Die Staatskanzlei stellt auf Anfrage klar: "Bayern steht unverändert zur einrichtungsbezogenen Impfpflicht als erstem Schritt, dem hoffentlich bald eine allgemeine Impfpflicht folgt." Dass die Sätze des Ministerpräsidenten so einschlugen und die vorherigen Sätze seines Fachministers nicht, mag vielleicht an einer Selbstbeschreibung liegen, die Söder mal im Gespräch mit der SZ aufbot: "Eine schlanke Gazelle geht unbemerkt durch den Busch. Größere Tiere hinterlassen immer einen Pfad."

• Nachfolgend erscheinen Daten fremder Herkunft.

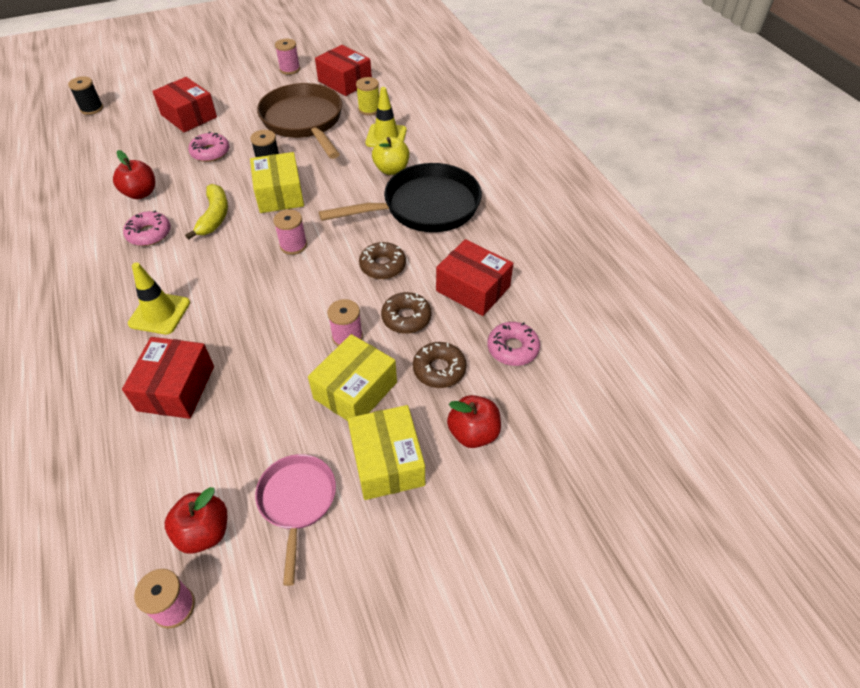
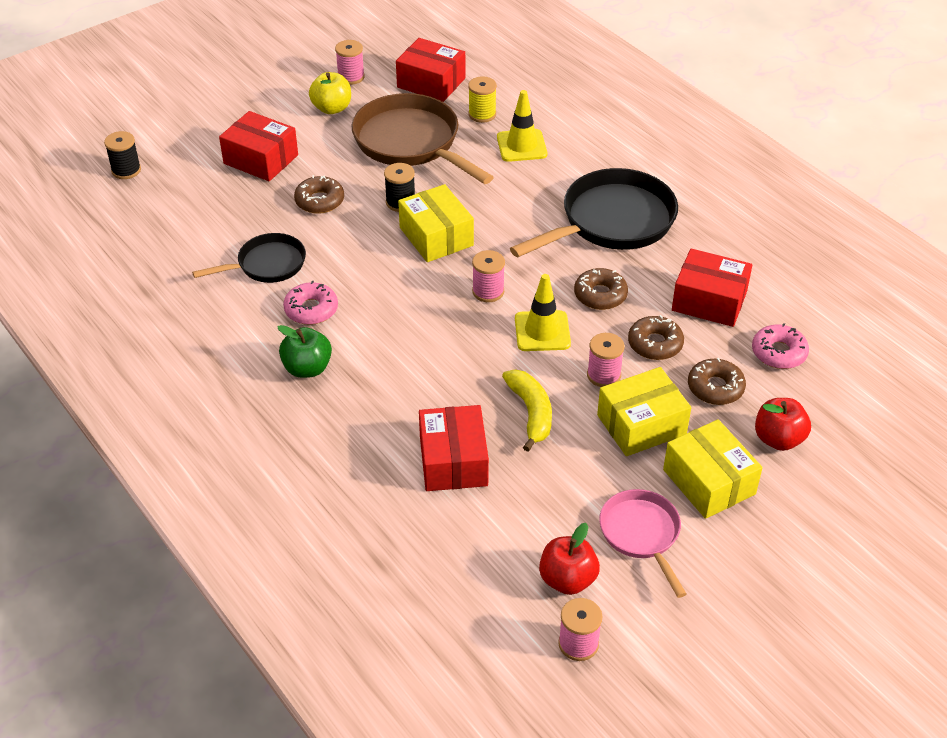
camera: 15 degrees left, 5 degrees down
red apple [113,150,155,199] -> black pan [192,233,306,283]
yellow traffic cone [128,262,190,334] -> yellow traffic cone moved to [515,274,571,351]
yellow banana [185,184,228,240] -> yellow banana moved to [502,369,552,452]
pink donut [188,131,230,162] -> brown donut [294,175,344,214]
yellow box [308,334,397,421] -> yellow box turned 45 degrees clockwise [597,367,691,456]
yellow apple [372,137,409,175] -> yellow apple moved to [309,72,351,114]
none -> green apple [277,325,332,378]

Derweil erzählt man sich im politischen München Fallbeispiele. Wenn ein Arzt drei Sprechstundenhilfen habe, zwei geimpft und eine nicht, müsse er dann am 15. März die Spritzenskeptikerin vor die Tür setzen? Ohne Vorgaben müssten die Gesundheitsämter das im Einzelfall regeln, und die seien eh schon am Limit. Das entspricht den Sorgen von Kommunen als Trägern vieler Kliniken, wie sie Holetschek erwähnte. Der bayerische Landkreistag, eine Stimme mit Einfluss in der CSU, warnte vor Söders Entscheidung: "Je nach Anzahl von Einrichtungen und der jeweiligen Impfquote unter den Mitarbeitern in einem Landkreis sprechen wir von Fällen im dreistelligen Bereich, bei denen sich das Verwaltungsverfahren über Wochen hinziehen kann."

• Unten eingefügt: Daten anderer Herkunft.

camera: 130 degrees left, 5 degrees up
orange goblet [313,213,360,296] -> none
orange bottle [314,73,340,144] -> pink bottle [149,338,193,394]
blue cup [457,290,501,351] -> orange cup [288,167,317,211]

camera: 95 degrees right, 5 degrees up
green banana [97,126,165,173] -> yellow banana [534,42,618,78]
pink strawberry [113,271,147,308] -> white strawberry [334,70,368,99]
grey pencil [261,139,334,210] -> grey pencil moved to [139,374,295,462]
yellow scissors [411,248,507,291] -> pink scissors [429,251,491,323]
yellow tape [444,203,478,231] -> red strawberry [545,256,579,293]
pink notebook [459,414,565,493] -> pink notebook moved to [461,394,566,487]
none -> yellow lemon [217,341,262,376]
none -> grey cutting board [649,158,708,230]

Im Landtag erntete die CSU am Donnerstag für ihr Vorgehen Unmut. SPD-Fraktionschef Florian von Brunn wollte Söder via Geschäftsordnungsantrag ins Plenum zitieren, nach dessen "politischem und rechtsstaatlichem Affront". Die Regierungsfraktionen CSU und Freie Wähler lehnten das mit ihrer Mehrheit ab. Katharina Schulze (Grüne) sagte, Söder "torpediert das gemeinsame Pandemiemanagement, sein Team-Gerede kann doch niemand mehr hören".